There are really no explanations as to why some dogs are terrified of thunder.  Some people say it’s from a traumatic event as a puppy.  Others say certain breeds are prone to this behavior.  Whatever the reason, the fact remains: when it comes to thunder, some dogs panic!
If you’re dog struggles with this phobia, rest assured there are strategies you can use to effectively manage and help their fear.  Here are some simple steps you can use next time those dark thunder clouds roll in.

  1.  Try paying attention to YOUR behavior during the storm
One important item to remember is that constant consoling and petting during the storm is the wrong thing to do.  This is often interpreted by your dog as a reward for the fearful response to the thunder.  By doing this you actually send the opposite signal to what you are trying to achieve.  Through your actions you are providing reinforcement that the fearful response is warranted.
Also remember…
Punishment will also increase your pet’s anxiety and panic. 
The key is to find that perfect middle ground.  Stay calm and relaxed.  Act normal and try to engage your pet as you normally would by playing with them, grooming them, or any other activity you would normally do.

  1. Try changing the environment when a thunderstorm rolls through
This is a simple strategy that can go a long way.  Do you have a basement where your pet can go to avoid hearing the thunder outside?  Maybe you can turn on the bathroom fan or kitchen fan to create background noise that drowns out the storm?  The idea is to find a place where your pet will hear less and feel more comfortable. 

  1. Try using supportive products and therapies
In addition to training, there are actually many products and therapies you can use to calm your dog during the storm. 
Many dog owners swear by Thundershirt.  This is a snug garment that fits snuggly on your pet to give them a swaddling effect, calming the panicked panting and trembling.  To complement the use of calming products, you can try therapies such as Ark Naturals Happy Traveler, a botanically based chew that can produce a calming effect, or other calming essential oils or pheromones, such as the canine-calming pheromone DAP.  Most of these products and therapies can easily be found at your local pet store or online.

  1.  Try a good workout before the storm.
This option isn’t always possible, but when you know a storm is predicted to head your way, try getting out before it hits and getting some exercise.  This will tire your pet both physically and mentally.  Many vets also believe this will also boost natural serotonin levels, which then act as a natural calming aid.  With this technique and the others discussed here combined, chances are a tired and worn out dog will relax and fall asleep easier during the storm.

  1.  Try counterconditioning
This means try to get your dog to associate something negative (the thunderstorm) with something positive (a treat or favorite toy).  So here’s what you do:  When you hear the thunderstorm approaching, try bringing out a special toy to play with, or try giving your dog that special treat they never get.  By offering these positive things, you are first of all, distracting them from the storm, and second, reconditioning them to know, “When a thunderstorm comes, it’s fun time, and I even get treats!”

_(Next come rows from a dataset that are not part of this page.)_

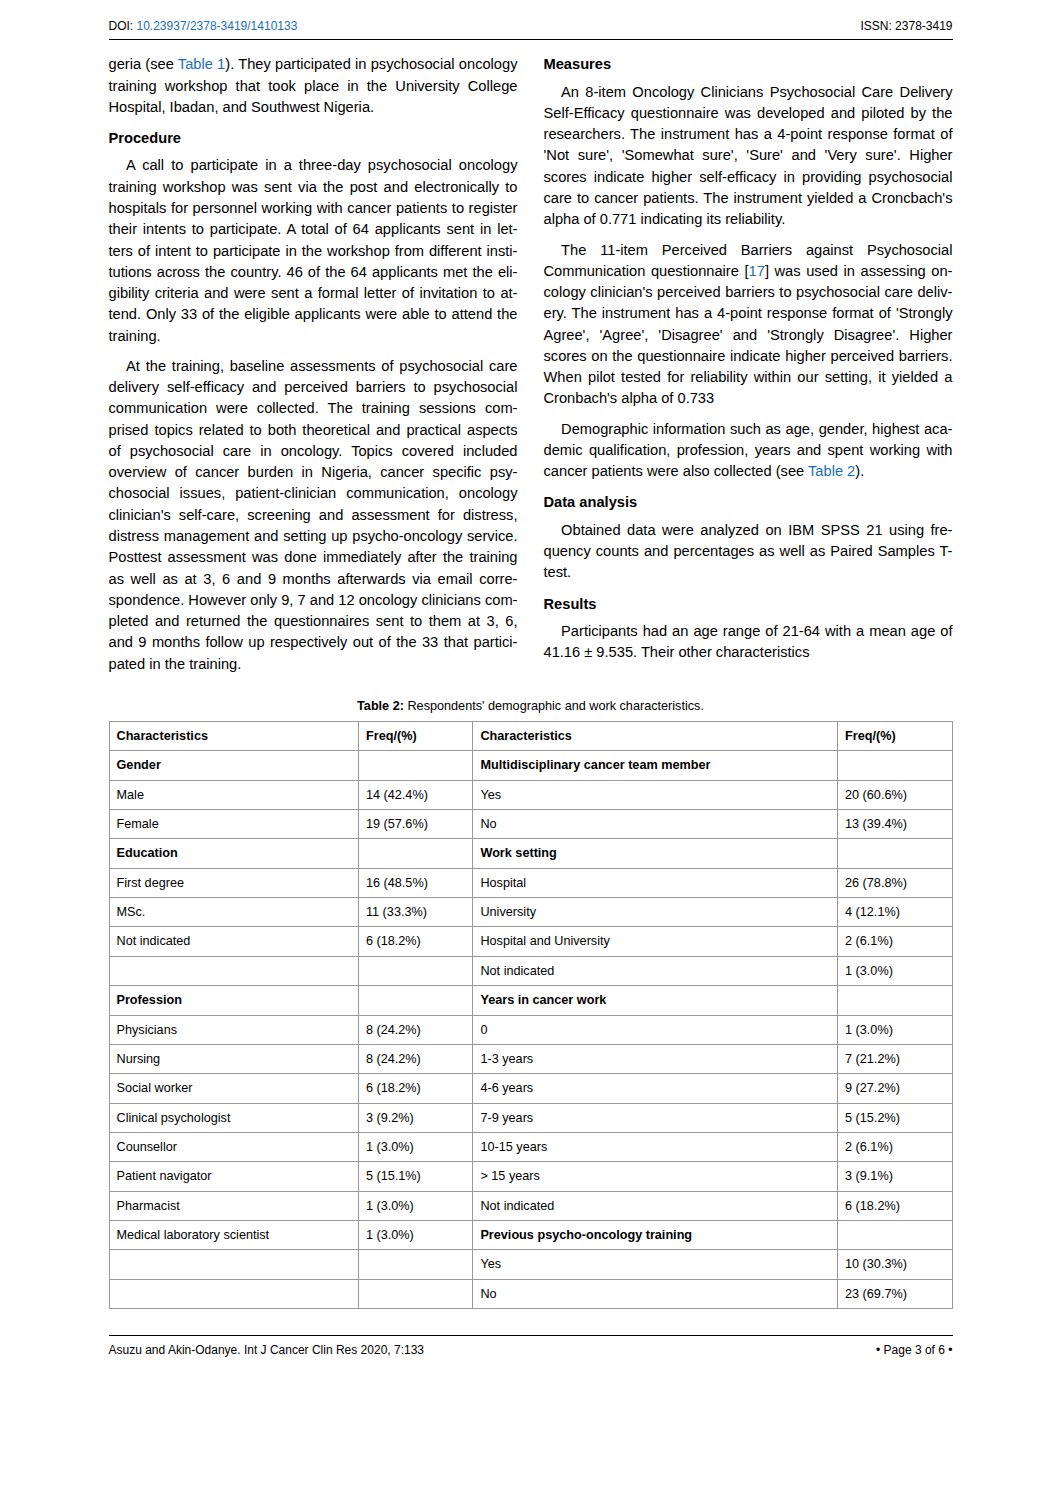DOI: 10.23937/2378-3419/1410133
ISSN: 2378-3419
geria (see Table 1). They participated in psychosocial oncology training workshop that took place in the University College Hospital, Ibadan, and Southwest Nigeria.
Procedure
A call to participate in a three-day psychosocial oncology training workshop was sent via the post and electronically to hospitals for personnel working with cancer patients to register their intents to participate. A total of 64 applicants sent in letters of intent to participate in the workshop from different institutions across the country. 46 of the 64 applicants met the eligibility criteria and were sent a formal letter of invitation to attend. Only 33 of the eligible applicants were able to attend the training.
At the training, baseline assessments of psychosocial care delivery self-efficacy and perceived barriers to psychosocial communication were collected. The training sessions comprised topics related to both theoretical and practical aspects of psychosocial care in oncology. Topics covered included overview of cancer burden in Nigeria, cancer specific psychosocial issues, patient-clinician communication, oncology clinician's self-care, screening and assessment for distress, distress management and setting up psycho-oncology service. Posttest assessment was done immediately after the training as well as at 3, 6 and 9 months afterwards via email correspondence. However only 9, 7 and 12 oncology clinicians completed and returned the questionnaires sent to them at 3, 6, and 9 months follow up respectively out of the 33 that participated in the training.
Measures
An 8-item Oncology Clinicians Psychosocial Care Delivery Self-Efficacy questionnaire was developed and piloted by the researchers. The instrument has a 4-point response format of 'Not sure', 'Somewhat sure', 'Sure' and 'Very sure'. Higher scores indicate higher self-efficacy in providing psychosocial care to cancer patients. The instrument yielded a Croncbach's alpha of 0.771 indicating its reliability.
The 11-item Perceived Barriers against Psychosocial Communication questionnaire [17] was used in assessing oncology clinician's perceived barriers to psychosocial care delivery. The instrument has a 4-point response format of 'Strongly Agree', 'Agree', 'Disagree' and 'Strongly Disagree'. Higher scores on the questionnaire indicate higher perceived barriers. When pilot tested for reliability within our setting, it yielded a Cronbach's alpha of 0.733
Demographic information such as age, gender, highest academic qualification, profession, years and spent working with cancer patients were also collected (see Table 2).
Data analysis
Obtained data were analyzed on IBM SPSS 21 using frequency counts and percentages as well as Paired Samples T-test.
Results
Participants had an age range of 21-64 with a mean age of 41.16 ± 9.535. Their other characteristics
Table 2: Respondents' demographic and work characteristics.
| Characteristics | Freq/(%) | Characteristics | Freq/(%) |
| --- | --- | --- | --- |
| Gender | | Multidisciplinary cancer team member | |
| Male | 14 (42.4%) | Yes | 20 (60.6%) |
| Female | 19 (57.6%) | No | 13 (39.4%) |
| Education | | Work setting | |
| First degree | 16 (48.5%) | Hospital | 26 (78.8%) |
| MSc. | 11 (33.3%) | University | 4 (12.1%) |
| Not indicated | 6 (18.2%) | Hospital and University | 2 (6.1%) |
| | | Not indicated | 1 (3.0%) |
| Profession | | Years in cancer work | |
| Physicians | 8 (24.2%) | 0 | 1 (3.0%) |
| Nursing | 8 (24.2%) | 1-3 years | 7 (21.2%) |
| Social worker | 6 (18.2%) | 4-6 years | 9 (27.2%) |
| Clinical psychologist | 3 (9.2%) | 7-9 years | 5 (15.2%) |
| Counsellor | 1 (3.0%) | 10-15 years | 2 (6.1%) |
| Patient navigator | 5 (15.1%) | > 15 years | 3 (9.1%) |
| Pharmacist | 1 (3.0%) | Not indicated | 6 (18.2%) |
| Medical laboratory scientist | 1 (3.0%) | Previous psycho-oncology training | |
| | | Yes | 10 (30.3%) |
| | | No | 23 (69.7%) |
Asuzu and Akin-Odanye. Int J Cancer Clin Res 2020, 7:133
• Page 3 of 6 •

  1.  Practice makes perfect
Another strategy to desensitize your pet to thunder is practice.   For this training technique begin by playing a mix of storm sounds at an extremely soft level on your IPod or CD player.  While playing this stay close to your pet, remain relaxed and say a simple cue word like “calm” or “It’s OK” and provide their favorite treat every 20 seconds or so.  Try it again a few days later and this time, extend the time your pet needs to remain relaxed before earning the treat.  Continue doing this until you can see your dog remaining calm for long periods of time “during” a thunderstorm. 
Once you feel they’ve mastered that, the next step is to increase the volume a single notch and repeat the process.  If at any time your dog becomes fearful or panicked, go back to the previous volume level, say the cue word, and reward for staying calm.  Then when an actual storm takes place, it’s game time.  But now your dog has practiced what to do.  Simply continue using this same cue word and reward method as when you practiced.
So when it comes to coping with thunder, now you have multiple tools at your disposal…
These six strategies and techniques may very well save your dog much anxiety next time a thunderstorm hits.  And even more importantly, they will save you from having to stay up all night every time a thunderstorm rolls through.  If you give these steps a try and don’t see any results, there are other extreme methods that can be used, based on the recommendation of your vet.  But generally if you follow the steps above, you’ll find they may be all you need conquer your pet’s phobia of thunder.